▸ **Prompt 1**
List every phrase that the Goober the Clown post puts in double quotation marks.
▸ **Prompt 2**
Retype the Goober the Clown post, covering everything from "The Strength of" down to "I disagree with.".

▸ **Given passage**
--- BEGIN ---

Nov 082021 1 Response

Don’t Clown Around About Abortion

Goober the Clown. The name doesn’t scream an intellectual heavyweight. Yet Saturday night on Saturday Night Live, Cecily Strong appeared as “Goober the Clown Who Had an Abortion at Age 23” and gave a passionate, satirical defense for the pro-choice movement. Her spot quickly won widespread acclaim from multiple media outlets. While her approach was skillful, her argument was troublesome.

The Strength of Goober the Clown

It wouldn’t surprise me if Goober the Clown joins the ranks of one of the most memorable sketches in SNL history. While it lacked the hilarity of “More Cowbell” or “Living in a van down by the river,” it was a brilliant approach at a very difficult topic. By joining the innocence of a clown with the most hotly debated political topic of the last fifty years, Strong was able to communicate her angst over the topic.

She made her point well. But it is her point that I disagree with.

Yet before discussing that, let me notate something she got right. When Strong laments many women having to keep this secret and encourages a society in which they can find community in their story, I totally agree. Secrets make us sick and everyone needs a community of love and support in which they can freely tell their story.

--- END ---

▸ **Stored items**

--- BEGIN ---

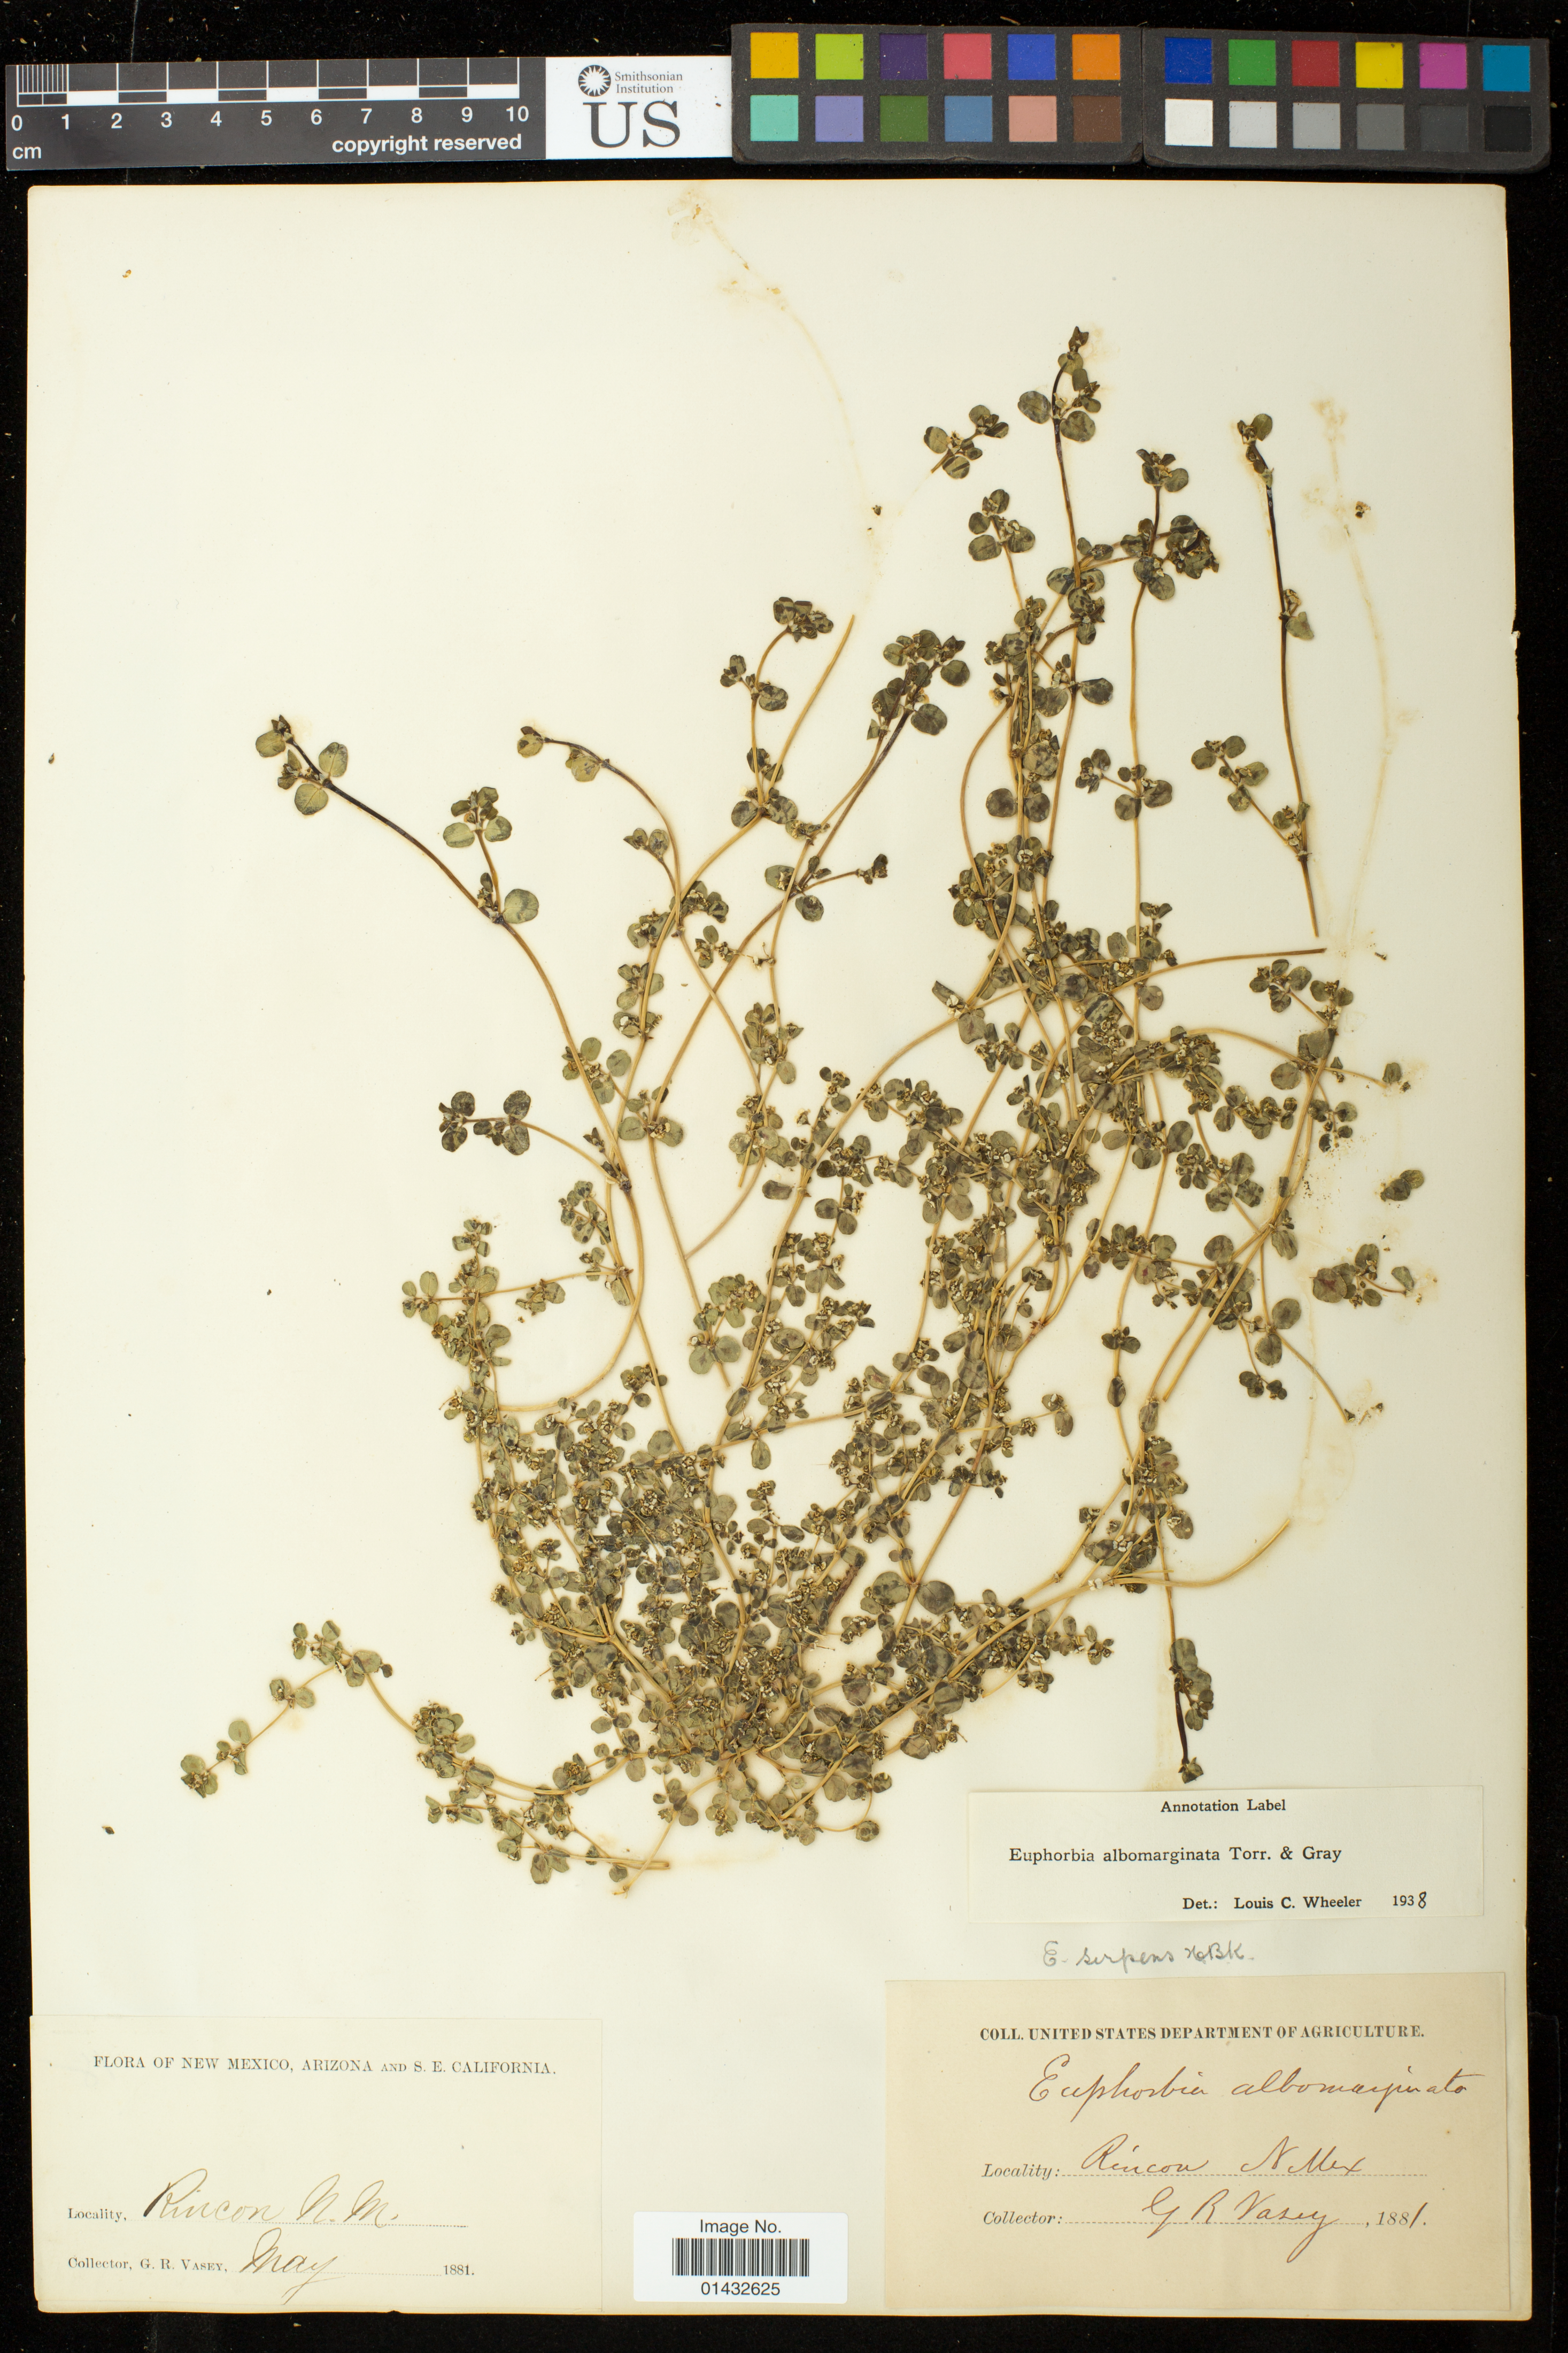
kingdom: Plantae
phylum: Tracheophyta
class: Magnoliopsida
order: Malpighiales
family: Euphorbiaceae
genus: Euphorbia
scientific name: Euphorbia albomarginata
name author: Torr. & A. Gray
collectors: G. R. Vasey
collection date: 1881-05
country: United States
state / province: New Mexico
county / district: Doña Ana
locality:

--- END ---

▸ **Worked solution 1**
- "Goober the Clown Who Had an Abortion at Age 23"
- "More Cowbell"
- "Living in a van down by the river"

▸ **Worked solution 2**
The Strength of Goober the Clown

It wouldn’t surprise me if Goober the Clown joins the ranks of one of the most memorable sketches in SNL history. While it lacked the hilarity of “More Cowbell” or “Living in a van down by the river,” it was a brilliant approach at a very difficult topic. By joining the innocence of a clown with the most hotly debated political topic of the last fifty years, Strong was able to communicate her angst over the topic.

She made her point well. But it is her point that I disagree with.